* Exercise requirements
Search the records below for the string "Airport" and copy each line where it turns up.
-----
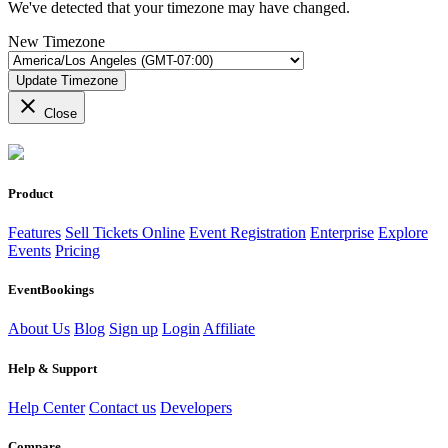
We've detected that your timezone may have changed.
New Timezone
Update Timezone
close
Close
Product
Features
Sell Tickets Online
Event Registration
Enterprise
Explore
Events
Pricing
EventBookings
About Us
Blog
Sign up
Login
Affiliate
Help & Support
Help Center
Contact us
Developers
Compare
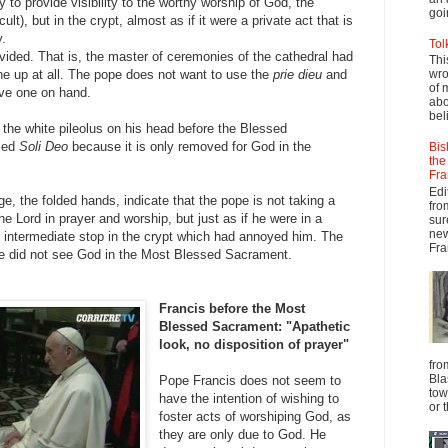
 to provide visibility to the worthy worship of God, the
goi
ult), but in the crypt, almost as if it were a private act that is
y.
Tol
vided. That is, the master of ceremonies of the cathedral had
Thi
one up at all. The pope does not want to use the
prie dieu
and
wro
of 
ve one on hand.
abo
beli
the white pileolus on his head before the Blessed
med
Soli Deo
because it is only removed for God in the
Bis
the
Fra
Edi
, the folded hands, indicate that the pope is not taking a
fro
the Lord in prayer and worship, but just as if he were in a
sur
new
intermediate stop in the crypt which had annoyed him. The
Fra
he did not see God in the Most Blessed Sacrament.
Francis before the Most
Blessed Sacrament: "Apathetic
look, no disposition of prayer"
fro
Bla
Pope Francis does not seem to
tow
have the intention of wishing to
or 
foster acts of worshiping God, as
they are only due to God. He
-----
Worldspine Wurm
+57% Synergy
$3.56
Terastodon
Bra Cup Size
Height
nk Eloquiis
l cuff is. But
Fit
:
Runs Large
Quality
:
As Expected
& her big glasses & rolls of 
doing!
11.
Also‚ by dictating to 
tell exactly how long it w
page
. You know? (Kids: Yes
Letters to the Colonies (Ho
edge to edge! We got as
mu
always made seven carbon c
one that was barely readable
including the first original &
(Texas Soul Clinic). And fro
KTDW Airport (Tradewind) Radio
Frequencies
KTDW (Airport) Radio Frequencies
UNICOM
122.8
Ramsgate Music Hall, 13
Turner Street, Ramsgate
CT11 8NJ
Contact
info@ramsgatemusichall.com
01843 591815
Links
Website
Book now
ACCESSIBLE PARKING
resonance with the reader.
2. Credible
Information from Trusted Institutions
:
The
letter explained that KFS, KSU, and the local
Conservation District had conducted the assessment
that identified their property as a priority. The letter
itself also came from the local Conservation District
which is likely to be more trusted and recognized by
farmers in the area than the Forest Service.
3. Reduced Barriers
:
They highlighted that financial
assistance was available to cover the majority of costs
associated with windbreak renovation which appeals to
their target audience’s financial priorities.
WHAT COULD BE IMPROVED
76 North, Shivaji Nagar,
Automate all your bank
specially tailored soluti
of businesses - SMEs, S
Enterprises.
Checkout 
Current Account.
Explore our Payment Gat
-----
* Answer space
KTDW Airport (Tradewind) Radio
KTDW (Airport) Radio Frequencies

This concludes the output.